DOCUMENT SEGMENT:
Deliveries this week are primarily from Tier-1 makers and some previous orders from Tier-2 and Tier-3 peers. Some negotiations for new orders are ongoing but have yet to be finalized.

Overall average prices this week:  

•    Recycled mono-grade polysilicon: RMB 49-55/kg  

•    Mono-grade polysilicon: RMB 47-52/kg  

•    Granular polysilicon: RMB 50–51/kg

Tier-1 leading manufacturers have held recycled mono-grade polysilicon prices firm at RMB 51–53/kg, while high-priced spot deals have seen lower volumes. Downstream weakness continues to put mild pressure on the lower-end price range.

While the average price for non-China polysilicon remains at USD 17-18/kg, inventory and spot order prices come in at USD 15–16/kg. In the U.S., long-term contract prices for domestic U.S. polysilicon hold steady, while spot prices have shown signs of rising as buyers seek to hedge against policy-related risks.

PROBLEM: Continue the polysilicon price report from the point where it stops.

SUPPLIED MATERIAL:
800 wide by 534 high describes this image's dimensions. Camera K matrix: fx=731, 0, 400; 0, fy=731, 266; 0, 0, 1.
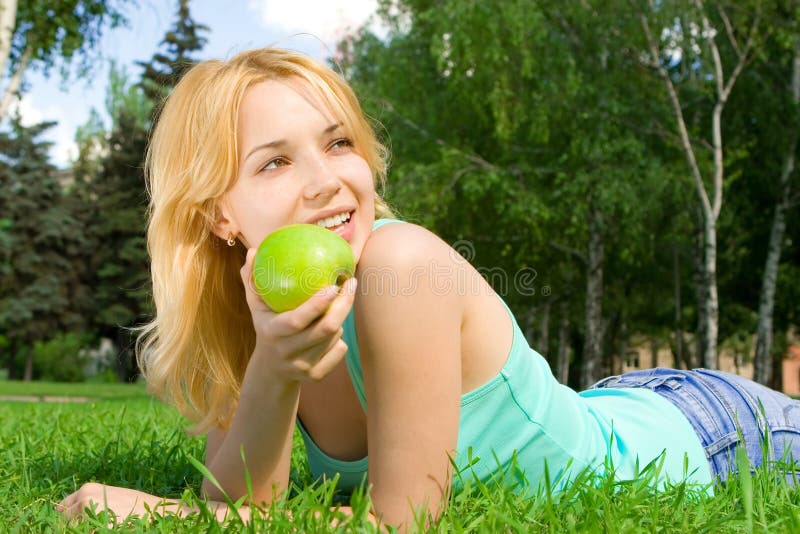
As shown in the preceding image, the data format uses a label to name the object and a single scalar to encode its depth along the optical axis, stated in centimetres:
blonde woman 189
==
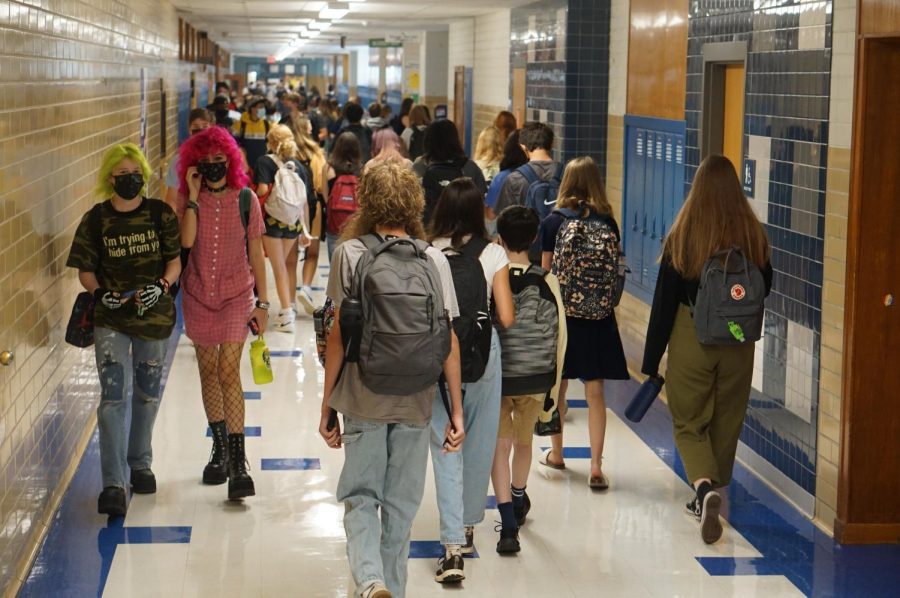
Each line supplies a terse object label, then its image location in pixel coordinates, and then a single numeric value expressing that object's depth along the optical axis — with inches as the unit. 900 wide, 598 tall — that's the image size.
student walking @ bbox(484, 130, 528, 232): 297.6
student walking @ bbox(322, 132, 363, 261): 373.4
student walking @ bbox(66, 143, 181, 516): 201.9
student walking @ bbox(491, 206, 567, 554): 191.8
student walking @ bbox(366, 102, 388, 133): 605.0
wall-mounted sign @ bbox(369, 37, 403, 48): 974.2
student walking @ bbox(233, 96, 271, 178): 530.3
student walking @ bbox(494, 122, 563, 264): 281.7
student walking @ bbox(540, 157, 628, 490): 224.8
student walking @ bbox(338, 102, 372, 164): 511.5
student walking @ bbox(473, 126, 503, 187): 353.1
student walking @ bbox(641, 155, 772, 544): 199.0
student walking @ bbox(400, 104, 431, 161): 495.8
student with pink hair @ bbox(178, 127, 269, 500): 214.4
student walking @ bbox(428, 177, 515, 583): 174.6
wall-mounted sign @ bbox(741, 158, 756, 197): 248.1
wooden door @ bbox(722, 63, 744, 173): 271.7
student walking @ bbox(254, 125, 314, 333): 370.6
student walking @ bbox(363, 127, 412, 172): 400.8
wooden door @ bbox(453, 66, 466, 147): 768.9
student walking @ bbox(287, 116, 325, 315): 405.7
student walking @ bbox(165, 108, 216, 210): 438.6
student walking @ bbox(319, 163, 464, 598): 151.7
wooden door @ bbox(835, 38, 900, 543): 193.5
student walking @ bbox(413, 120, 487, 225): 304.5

ANSWER SPACE:
In China, discussions on the implementation of anti-price war stockpiling policies are still underway, with concrete guidelines pending. Polysilicon inventories are increasing as downstream procurement slows. Overall oversupply persists without improvement, even with signs of further deterioration. Whether conditions will stabilize hinge on actual production cuts in November. Tier-1 makers have higher tolerance for inventory levels and remain committed to sustaining prices in line with the policy, making near-term price-cutting for inventory clearance unlikely. However, some mid- and small-scale producers, facing heightened risks, continue to deliver deals at lower prices.

Polysilicon prices in November are expected to stay largely flat; minor slips in the low-end price range remain possible.
 

Wafer

Wafer prices continue to decline this week, extending last week’s trend. Under subdued demand and mounting inventory pressure, mainstream average prices of all wafer formats have moved lower once again. Although Tier-1 wafer makers are holding quotes firm, transaction prices have clearly shifted downward. Most quotes have yet to be finalized, as cell makers remain cautious with low purchasing willingness.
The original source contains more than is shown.